>>

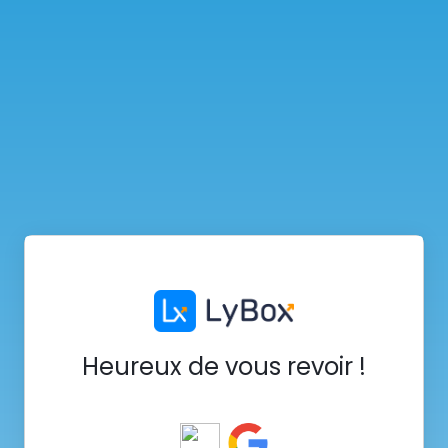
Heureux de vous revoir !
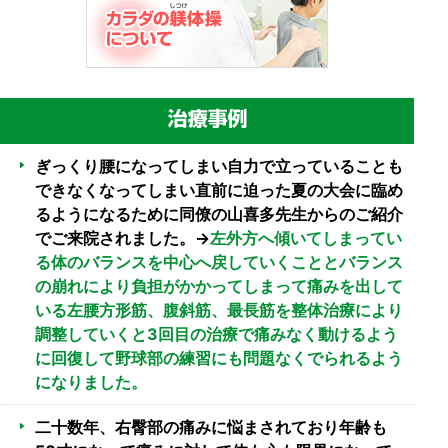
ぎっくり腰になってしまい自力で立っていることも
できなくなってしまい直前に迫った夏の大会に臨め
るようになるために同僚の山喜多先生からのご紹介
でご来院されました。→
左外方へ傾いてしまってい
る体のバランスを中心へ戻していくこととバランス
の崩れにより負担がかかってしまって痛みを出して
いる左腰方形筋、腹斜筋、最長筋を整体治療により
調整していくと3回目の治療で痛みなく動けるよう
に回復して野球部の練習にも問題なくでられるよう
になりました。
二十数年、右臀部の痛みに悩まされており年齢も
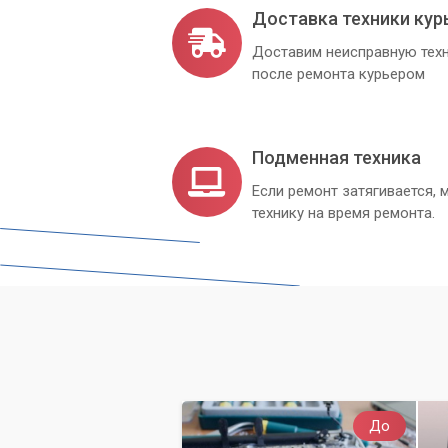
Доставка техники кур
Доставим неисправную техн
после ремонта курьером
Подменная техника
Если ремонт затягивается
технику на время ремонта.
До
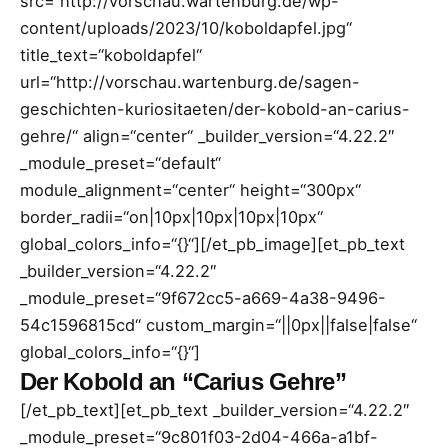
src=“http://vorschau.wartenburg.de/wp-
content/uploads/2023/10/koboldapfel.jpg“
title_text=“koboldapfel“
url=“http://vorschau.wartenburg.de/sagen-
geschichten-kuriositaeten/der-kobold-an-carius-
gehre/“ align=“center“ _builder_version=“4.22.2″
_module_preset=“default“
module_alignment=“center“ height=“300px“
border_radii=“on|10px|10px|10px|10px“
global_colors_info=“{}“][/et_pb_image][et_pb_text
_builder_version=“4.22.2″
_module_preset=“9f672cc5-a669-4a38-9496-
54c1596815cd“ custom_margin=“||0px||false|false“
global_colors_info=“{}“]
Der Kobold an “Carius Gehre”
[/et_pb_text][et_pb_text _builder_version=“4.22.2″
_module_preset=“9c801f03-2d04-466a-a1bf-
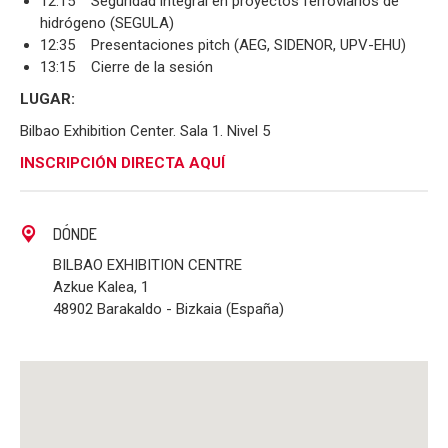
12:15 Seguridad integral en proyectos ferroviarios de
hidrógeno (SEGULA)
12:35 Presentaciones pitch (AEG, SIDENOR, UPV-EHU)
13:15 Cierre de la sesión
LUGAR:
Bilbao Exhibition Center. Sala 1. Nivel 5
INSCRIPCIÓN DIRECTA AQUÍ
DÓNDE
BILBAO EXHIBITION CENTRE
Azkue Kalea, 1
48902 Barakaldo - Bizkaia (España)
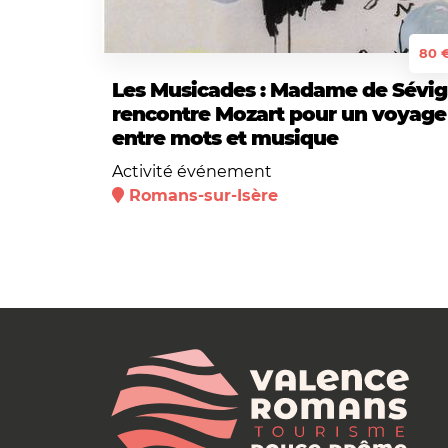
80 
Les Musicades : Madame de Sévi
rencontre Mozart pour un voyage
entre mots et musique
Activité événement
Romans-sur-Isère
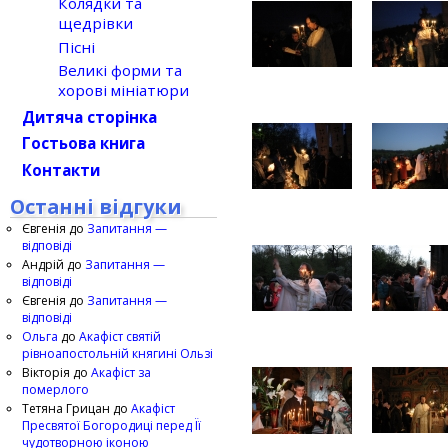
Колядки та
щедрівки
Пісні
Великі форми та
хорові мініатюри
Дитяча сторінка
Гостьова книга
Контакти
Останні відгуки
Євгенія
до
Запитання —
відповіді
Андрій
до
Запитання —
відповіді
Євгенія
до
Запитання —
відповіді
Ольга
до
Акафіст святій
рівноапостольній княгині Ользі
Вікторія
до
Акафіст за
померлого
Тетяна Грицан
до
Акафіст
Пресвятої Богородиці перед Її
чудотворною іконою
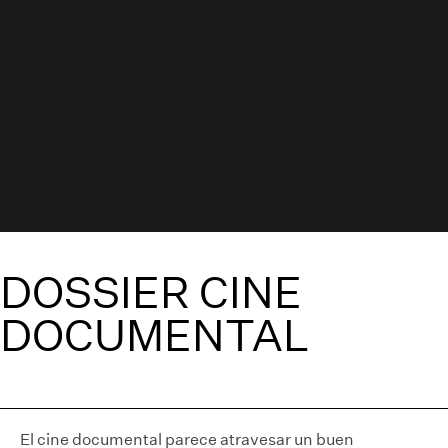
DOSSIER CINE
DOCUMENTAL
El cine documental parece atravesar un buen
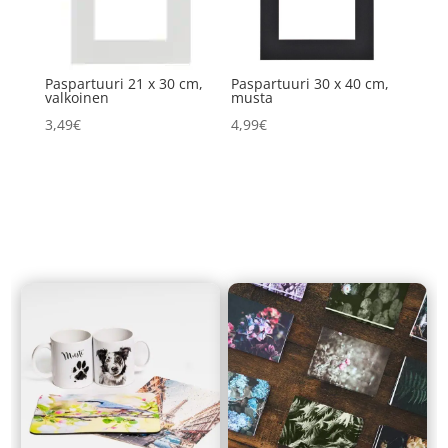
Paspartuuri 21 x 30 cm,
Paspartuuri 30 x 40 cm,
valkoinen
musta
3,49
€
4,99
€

<<
>>

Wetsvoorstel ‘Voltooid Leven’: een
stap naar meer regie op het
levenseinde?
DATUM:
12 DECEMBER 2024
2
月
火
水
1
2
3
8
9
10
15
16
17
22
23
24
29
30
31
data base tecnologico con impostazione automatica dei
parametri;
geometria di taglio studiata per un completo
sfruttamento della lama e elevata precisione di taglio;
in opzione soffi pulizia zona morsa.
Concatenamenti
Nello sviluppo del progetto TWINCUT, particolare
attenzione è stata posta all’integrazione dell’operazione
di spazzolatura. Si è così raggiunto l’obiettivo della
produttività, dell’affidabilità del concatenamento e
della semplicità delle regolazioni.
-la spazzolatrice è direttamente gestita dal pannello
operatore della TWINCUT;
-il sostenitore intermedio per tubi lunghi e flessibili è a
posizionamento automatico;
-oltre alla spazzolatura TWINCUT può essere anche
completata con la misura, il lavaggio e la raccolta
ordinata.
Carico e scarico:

<<

Please begin at the line that has "Heureux de vous revoir !" in the listing above and stop after the line that has "二十数年、右臀部の痛みに悩まされており年齢も". Rewrite those lines with "野球部" swapped for "陸上部" and everything else unchanged, and leave out the pictures.

Heureux de vous revoir !
ぎっくり腰になってしまい自力で立っていることも
できなくなってしまい直前に迫った夏の大会に臨め
るようになるために同僚の山喜多先生からのご紹介
でご来院されました。→
左外方へ傾いてしまってい
る体のバランスを中心へ戻していくこととバランス
の崩れにより負担がかかってしまって痛みを出して
いる左腰方形筋、腹斜筋、最長筋を整体治療により
調整していくと3回目の治療で痛みなく動けるよう
に回復して陸上部の練習にも問題なくでられるよう
になりました。
二十数年、右臀部の痛みに悩まされており年齢も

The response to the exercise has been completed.